Eine teure Zahnbehandlung muss nicht bezahlt werden, wenn sich der Patient im Falle einer ordnungsgemäßen Aufklärung über andere Behandlungsmöglichkeiten gegen die kostenintensive Behandlung ausgesprochen hätte. In einem jetzt vom OLG Hamm entschiedenen Fall sollte eine Frau im Zuge einer Implantatbehandlung eines Kieferchirurgen einen Eigenanteil von rund 16.000 € übernehmen.
Darum geht es
Die heute 56 Jahre alte beklagte Patientin aus Bad Salzuflen ließ sich von September 2007 bis Juni 2008 von einem Kieferchirurgen in Hannover zahnärztlich behandeln. Die für den Kieferchirurgen klagende Abrechnungsgesellschaft hat von der Beklagten die Zahlung eines Anteils von ca. 16.000 € von den bislang mit ca. 42.000 € in Rechnung gestellten kieferchirurgischen Behandlungskosten verlangt.
Der Kieferchirurg führte bei der Beklagten eine Implantatbehandlung mit Knochenaufbau durch, wobei der Aufbau des Ober- und Unterknochens durch gezüchtetes Knochenmaterial (Eigenknochenzüchtung) erfolgen sollte.
Die Beklagte hat u.a. vorgetragen, nicht über andere Behandlungsmöglichkeiten aufgeklärt worden zu sein und auch nicht gewusst zu haben, dass bei der gewählten Behandlungsmethode Kosten in Höhe von mehr als 90.000 € anfallen würden. In Kenntnis der Kosten hätte sie der durchgeführten Behandlung nicht zugestimmt.
Wesentliche Entscheidungsgründe
Die Rechtsverteidigung der Beklagten war erfolgreich. Ebenso wie das Landgericht hat das OLG Hamm den geltend gemachten Honoraranspruch abgewiesen. Der Kieferchirurg habe die Beklagte nicht ordnungsgemäß über andere Behandlungsmöglichkeiten und deren Risiken aufgeklärt.
Im Falle einer ordnungsgemäßen Aufklärung hätte sich die Beklagte gegen die kostenintensive Behandlung mit der Eigenknochenzüchtung entschieden. Dann wären die dem geltend gemachten Honoraranspruch zugrunde liegenden zahnärztlichen Leistungen nicht angefallen.

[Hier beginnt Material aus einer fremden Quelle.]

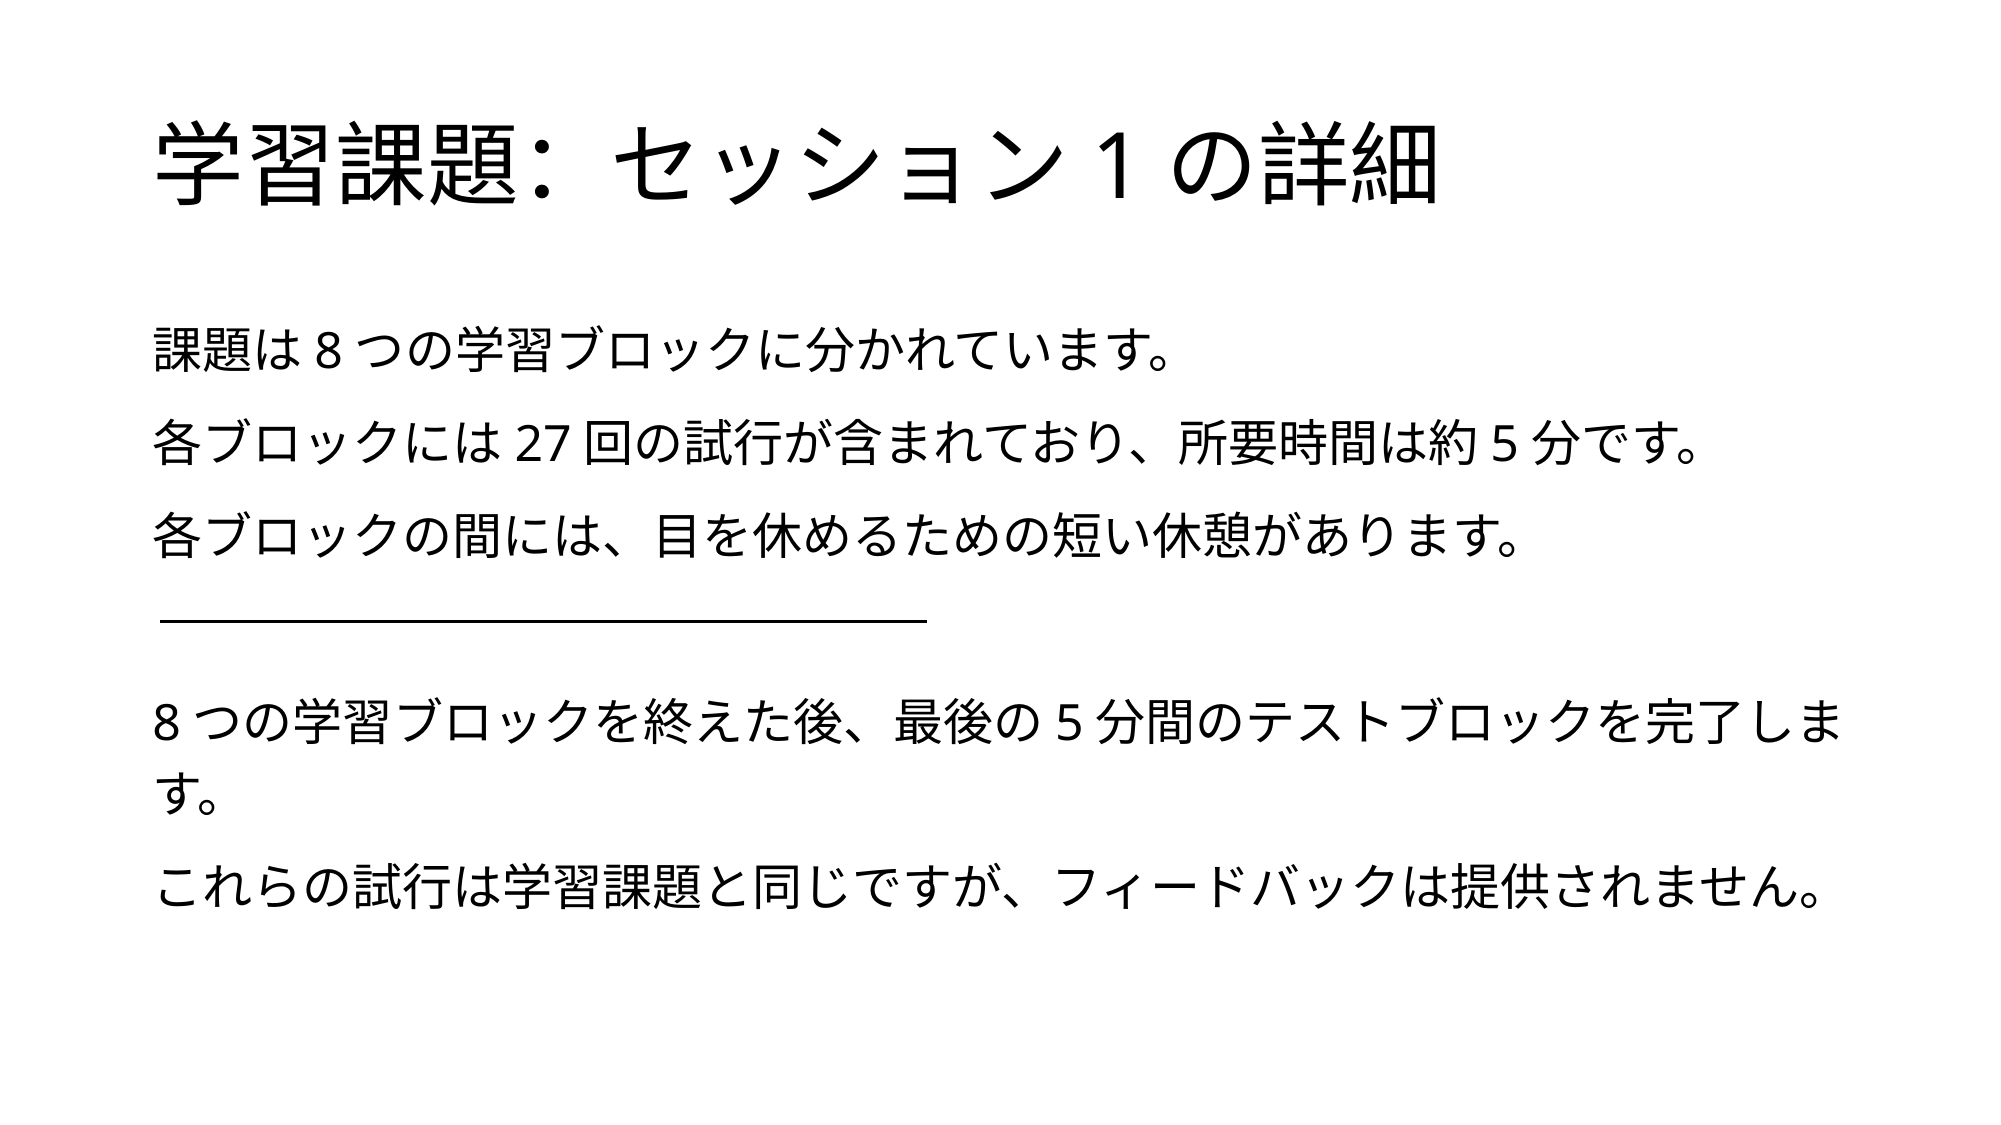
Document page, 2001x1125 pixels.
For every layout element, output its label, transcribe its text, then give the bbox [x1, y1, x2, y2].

list 課題は8つの学習ブロックに分かれています。 各ブロックには27回の試行が含まれており、所要時間は約5分です。 各ブロックの間には、目を休めるための短い休憩があります。 8つの学習ブロックを終えた後、最後の5分間のテストブロックを完了します。 これらの試行は学習課題と同じですが、フィードバックは提供されません。 [137, 299, 1863, 1014]
title 学習課題：セッション1の詳細 [137, 59, 1863, 278]
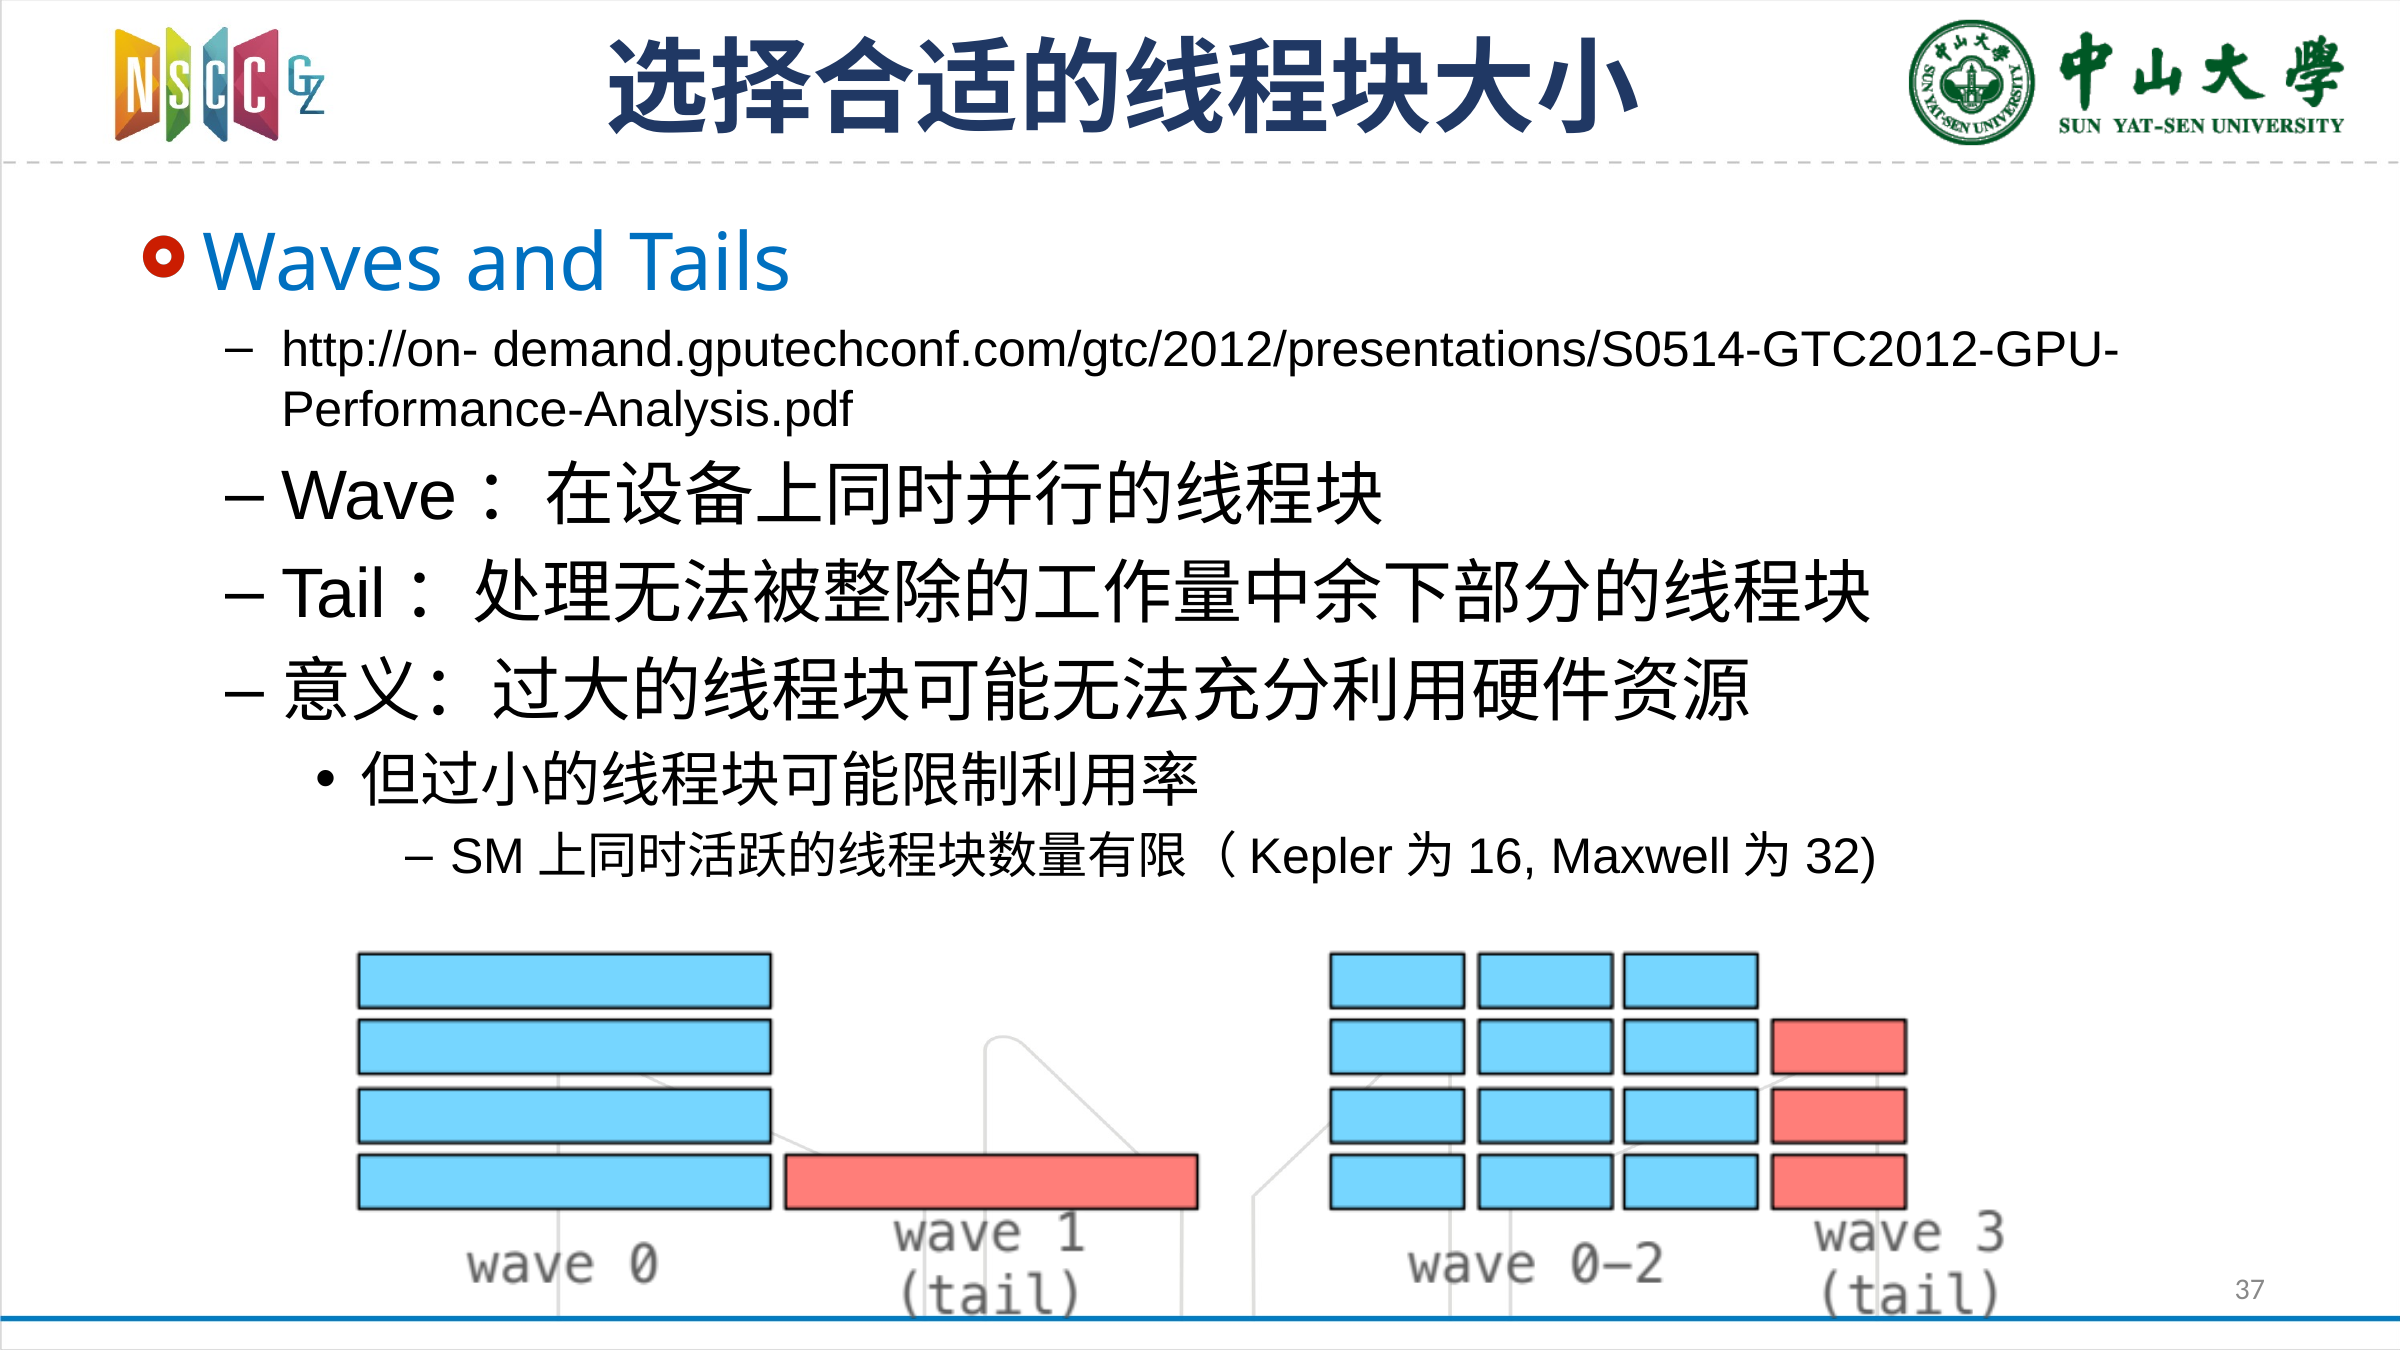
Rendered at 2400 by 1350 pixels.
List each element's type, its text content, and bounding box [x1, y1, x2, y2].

title 选择合适的线程块大小 [349, 13, 1897, 153]
picture [0, 0, 2400, 1350]
slide_number 37 [2056, 1251, 2280, 1324]
list Waves and Tails http://on- demand.gputechconf.com/gtc/2012/presentations/S0514-GTC2012-GPU-Performance-Analysis.pdf Wave：在设备上同时并行的线程块 Tail：处理无法被整除的工作量中余下部分的线程块 意义：过大的线程块可能无法充分利用硬件资源 但过小的线程块可能限制利用率 SM上同时活跃的线程块数量有限（Kepler为16, Maxwell为32) [120, 202, 2280, 1206]
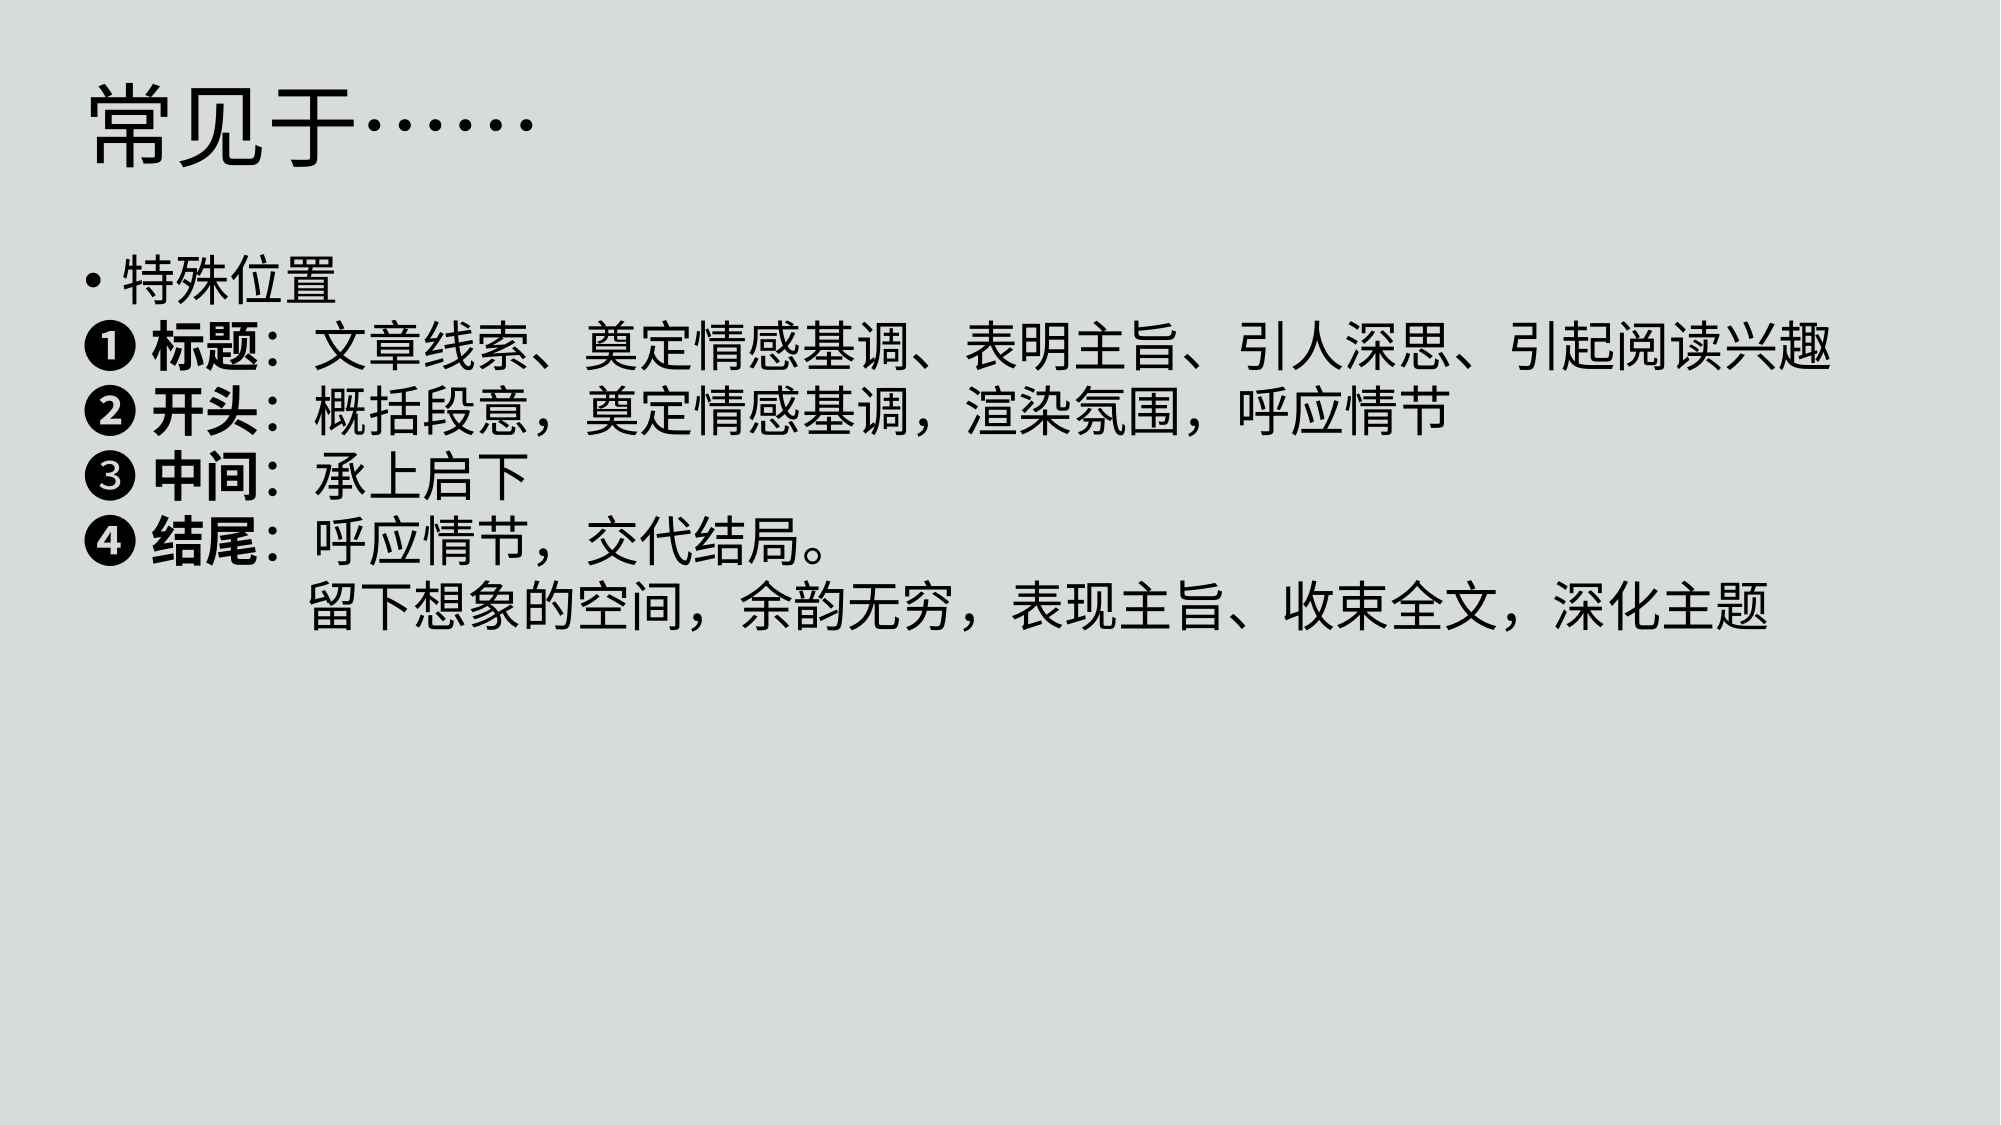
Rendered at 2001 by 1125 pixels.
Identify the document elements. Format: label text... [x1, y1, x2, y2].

text_box 特殊位置 ❶标题：文章线索、奠定情感基调、表明主旨、引人深思、引起阅读兴趣 ❷开头：概括段意，奠定情感基调，渲染氛围，呼应情节 ❸中间：承上启下 ❹结尾：呼应情节，交代结局。 留下想象的空间，余韵无穷，表现主旨、收束全文，深化主题 [69, 246, 1931, 1099]
text_box 常见于…… [69, 74, 1795, 246]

Der vom Senat angehörte Sachverständige habe festgestellt, dass neben der Eigenknochenzüchtung die Verwendung von Knochenersatzmittel und die Knochenentnahme aus dem Beckenkamm als weitere Behandlungsmöglichkeiten in Betracht gekommen seien. Im Rahmen seiner Patientenaufklärung habe der behandelnde Kieferchirurg unstreitig nur auf die Knochenentnahme als alternative Behandlungsmöglichkeit hingewiesen.
Dabei habe er die Risiken der Eigenknochenzüchtung, die allein Kosten von ca. 15.000 € verursacht habe, verharmlost. Mit dieser Methode sei es schwierig, den bei größeren Defekten erforderlichen dreidimensionalen Aufbau zu erreichen. Demgegenüber habe er die Risiken der Knochenentnahme übertrieben dargestellt, weil - entgegen seinen geäußerten Bedenken - bei der Patientin aus beiden Beckenkämmen genügend Knochenmaterial habe entnommen werden können.